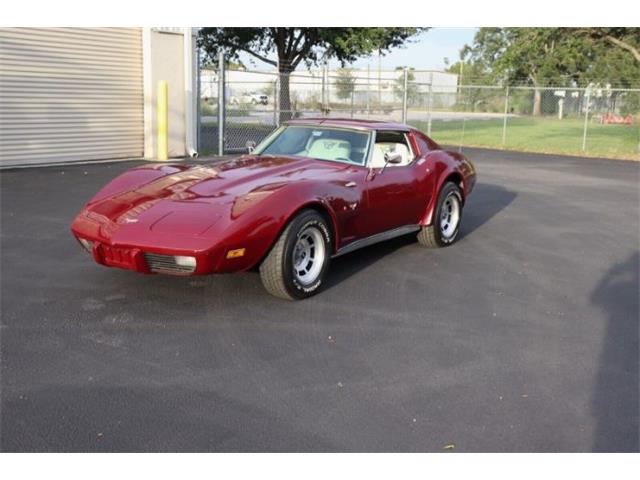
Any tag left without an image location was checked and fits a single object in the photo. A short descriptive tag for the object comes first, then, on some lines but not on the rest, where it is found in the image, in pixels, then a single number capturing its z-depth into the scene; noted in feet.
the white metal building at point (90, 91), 45.27
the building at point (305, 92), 74.76
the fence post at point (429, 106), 79.40
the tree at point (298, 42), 89.71
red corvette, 16.60
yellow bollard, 50.65
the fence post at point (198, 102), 56.34
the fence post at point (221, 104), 55.11
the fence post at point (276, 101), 63.81
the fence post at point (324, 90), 69.97
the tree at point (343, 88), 91.16
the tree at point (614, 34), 67.87
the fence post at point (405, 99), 72.40
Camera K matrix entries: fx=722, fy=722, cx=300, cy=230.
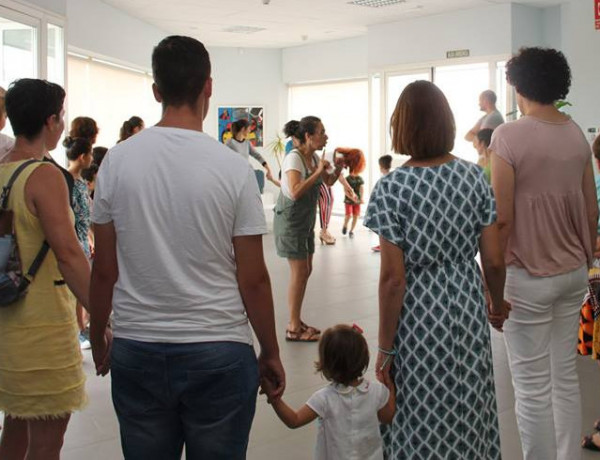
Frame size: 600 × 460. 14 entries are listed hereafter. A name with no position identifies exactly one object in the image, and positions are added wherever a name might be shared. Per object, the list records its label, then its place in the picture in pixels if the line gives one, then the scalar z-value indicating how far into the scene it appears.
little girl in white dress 2.25
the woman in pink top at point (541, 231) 2.55
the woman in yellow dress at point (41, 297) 2.14
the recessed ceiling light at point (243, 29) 14.15
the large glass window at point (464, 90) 12.59
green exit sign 12.26
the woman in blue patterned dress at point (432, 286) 2.11
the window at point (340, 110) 15.67
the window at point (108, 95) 11.05
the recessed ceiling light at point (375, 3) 11.58
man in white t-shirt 1.64
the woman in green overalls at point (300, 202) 4.94
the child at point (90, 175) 5.73
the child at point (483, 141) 5.37
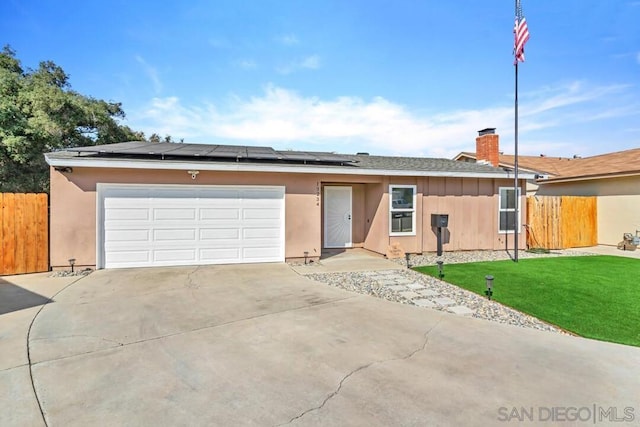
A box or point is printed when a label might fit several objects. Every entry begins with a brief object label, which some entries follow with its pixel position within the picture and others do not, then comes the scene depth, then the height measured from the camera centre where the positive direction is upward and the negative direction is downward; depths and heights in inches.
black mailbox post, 395.2 -11.3
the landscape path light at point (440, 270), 289.8 -52.7
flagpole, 366.6 +51.8
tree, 466.9 +156.0
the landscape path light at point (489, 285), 231.6 -52.8
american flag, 344.2 +202.8
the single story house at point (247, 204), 315.3 +11.2
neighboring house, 486.0 +53.3
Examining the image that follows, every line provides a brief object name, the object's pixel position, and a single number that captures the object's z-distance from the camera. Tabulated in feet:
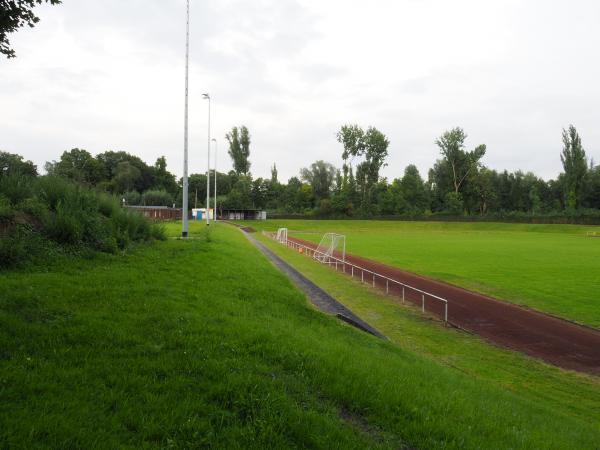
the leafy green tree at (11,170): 44.42
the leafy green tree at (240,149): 368.68
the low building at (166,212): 265.34
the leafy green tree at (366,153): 358.02
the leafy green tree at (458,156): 364.17
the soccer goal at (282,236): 164.75
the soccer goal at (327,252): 99.19
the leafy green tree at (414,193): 374.02
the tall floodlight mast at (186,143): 82.02
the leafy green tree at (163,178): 411.54
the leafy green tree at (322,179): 416.26
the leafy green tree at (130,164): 395.96
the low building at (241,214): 346.33
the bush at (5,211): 33.57
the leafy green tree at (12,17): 20.42
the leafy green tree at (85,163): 370.12
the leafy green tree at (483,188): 362.12
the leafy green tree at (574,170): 315.17
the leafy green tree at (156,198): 340.80
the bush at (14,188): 39.65
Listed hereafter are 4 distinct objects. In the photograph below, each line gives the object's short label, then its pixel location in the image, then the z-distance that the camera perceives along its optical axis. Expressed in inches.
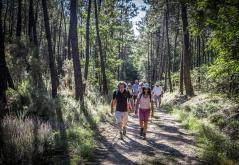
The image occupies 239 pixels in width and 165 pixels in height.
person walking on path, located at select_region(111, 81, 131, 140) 442.6
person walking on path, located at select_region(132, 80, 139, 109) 829.8
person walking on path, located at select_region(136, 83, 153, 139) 455.2
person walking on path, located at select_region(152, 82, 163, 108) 882.8
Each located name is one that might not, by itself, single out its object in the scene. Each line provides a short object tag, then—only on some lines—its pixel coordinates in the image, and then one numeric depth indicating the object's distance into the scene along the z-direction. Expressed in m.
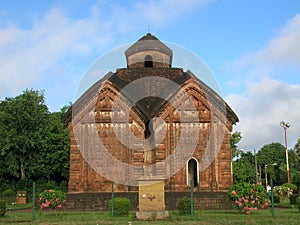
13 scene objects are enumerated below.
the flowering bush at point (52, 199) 20.22
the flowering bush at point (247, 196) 20.28
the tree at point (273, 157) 92.38
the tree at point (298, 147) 62.28
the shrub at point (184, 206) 19.67
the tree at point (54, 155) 53.25
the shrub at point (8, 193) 43.66
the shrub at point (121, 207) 20.27
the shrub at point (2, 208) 21.22
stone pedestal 18.41
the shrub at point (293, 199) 30.09
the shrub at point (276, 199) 33.50
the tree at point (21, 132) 49.47
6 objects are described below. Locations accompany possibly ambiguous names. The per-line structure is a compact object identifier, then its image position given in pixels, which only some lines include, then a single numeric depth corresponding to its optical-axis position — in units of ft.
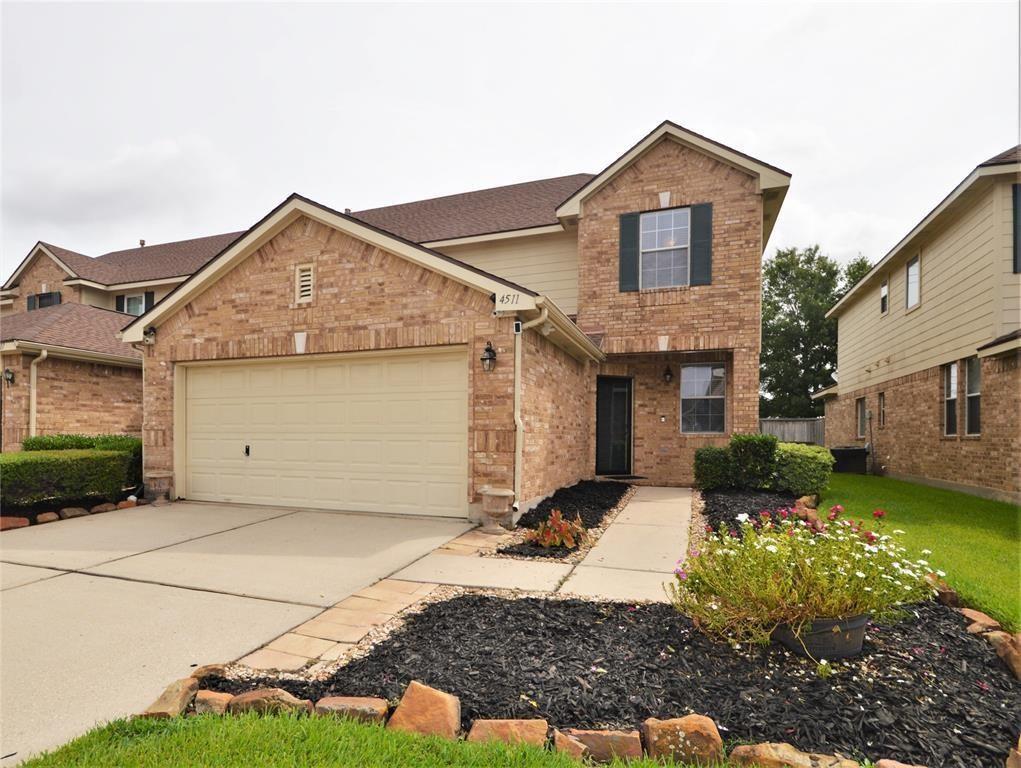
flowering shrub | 10.04
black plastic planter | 9.97
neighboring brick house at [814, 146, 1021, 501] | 30.32
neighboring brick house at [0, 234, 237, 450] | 37.42
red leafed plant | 19.97
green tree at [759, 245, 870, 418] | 104.88
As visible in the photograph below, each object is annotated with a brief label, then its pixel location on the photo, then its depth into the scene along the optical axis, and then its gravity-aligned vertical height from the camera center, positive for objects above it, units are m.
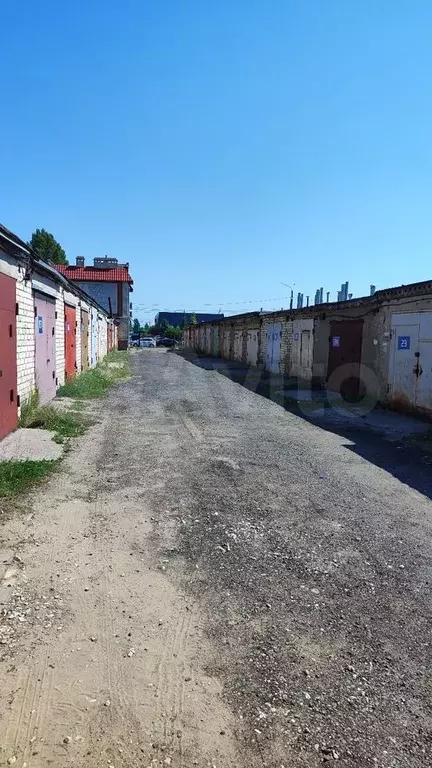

What to produce: The response must hold only the lines above from the line with "Frame size: 600" through the line with "the woman in pink", each copied exactly, both ends kept.

Completed task:
Frame size: 600 × 460. 14 entries are listed hereafter. A name with no position identifies exactly one object in the image, and positions are added wherever a name might be shared. Per object, the list records its label, then its place in the picture in pixels if the line gives one, then the scalar z-value indicating how far into the scene it appears.
little girl in white dress 2.25
the woman in pink top at point (541, 231) 2.55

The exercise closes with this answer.